In fact 6 of the current Top 10 are new to this list, and one other has had a significant upgrade since debuting at number 17 in the most recent list.
That upgraded machine is Sequoia which moved into the Number 1 spot with a sustained speed of 16.32 petaflop/s.
Sequoia, Based at the Lawrence Livermore National Laboratory, contains 1,572,864 CPU cores (the first to have more than 1,000,000) - a considerable increase over the 65,536 which took it to 17th place in the previous list. Oddly enough the speed increase almost exactly matches the 24-fold increase in the processor count. Also, although iTWire announced the development of this computer, and it's exact details nearly two years ago, the machine was un-named in the previous list.
There are plenty of other facts to glean from the list - for instance Peter Jackson's five identical Hewlett Packard machines have fallen off the bottom of the list and there are currently 6 Australian machines listed. Also, in the previous list, just the first 10 machines exceeded 1pf/s; this time there are 20 exceeding that level of performance. At the other end of the list, the lowest ranked November 2011 computer still in the list, South Africa's Tsessebe, moved from position 329 to 497. There are 167 computers new to the current list.
As always, Linux rules the roost - just 25 are running something else (mostly some other Unix). Only two are running Windows HPC.
Offering power efficiency of over 2,000 Mflops/watt, ALL of the IBM BlueGene/Q computers (20 in the current list) offer nearly double the efficiency of any other machine (the best being 1,266 Mflops/Watt achieved by the nameless Bull B505 machine in Barcelona). Interestingly, some of the least efficient machines are the Crays - Jaguar for instance, the first machine to break the 1Pflop/s barrier has only 1 sixth the efficiency at 377.5 Mflops/watt. This means it needs considerably more cooling to dissipate the heat produced by the processors.
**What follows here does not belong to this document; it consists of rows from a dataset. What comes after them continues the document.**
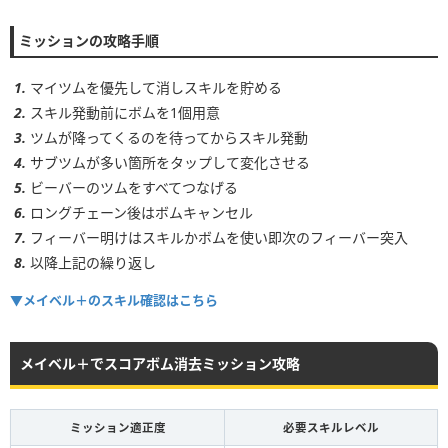
1~2
15~25個
ミッションの攻略手順
3~4
15~25個
5~6
15~25個
マイツムを優先して消しスキルを貯める
スキル発動前にボムを1個用意
ツムが降ってくるのを待ってからスキル発動
サブツムが多い箇所をタップして変化させる
ビーバーのツムをすべてつなげる
ロングチェーン後はボムキャンセル
フィーバー明けはスキルかボムを使い即次のフィーバー突入
以降上記の繰り返し
▼メイベル＋のスキル確認はこちら
メイベル＋でスコアボム消去ミッション攻略
ミッション適正度
必要スキルレベル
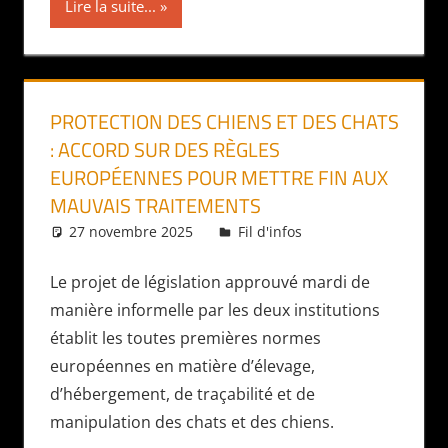
Lire la suite...
PROTECTION DES CHIENS ET DES CHATS
: ACCORD SUR DES RÈGLES
EUROPÉENNES POUR METTRE FIN AUX
MAUVAIS TRAITEMENTS
27 novembre 2025
Daniel
Fil d'infos
Le projet de législation approuvé mardi de
manière informelle par les deux institutions
établit les toutes premières normes
européennes en matière d’élevage,
d’hébergement, de traçabilité et de
manipulation des chats et des chiens.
Recent reports indicate that a new machine to be built on Canberra will be the fastest in the southern hemisphere, with a planned speed of 1.2 pflop/s. Prior to today's list, this would have taken 5th place on the list, but now it would only make 14th. Even worse, the machine won't be commissioned until early next year, meaning it won't be included until the June 2013 list, where it would be in doubt to make the top 25. In addition, plans are afoot for a 1.5 pflop/s machine in Perth to handle the computational requirements of the SKA radio telescope project.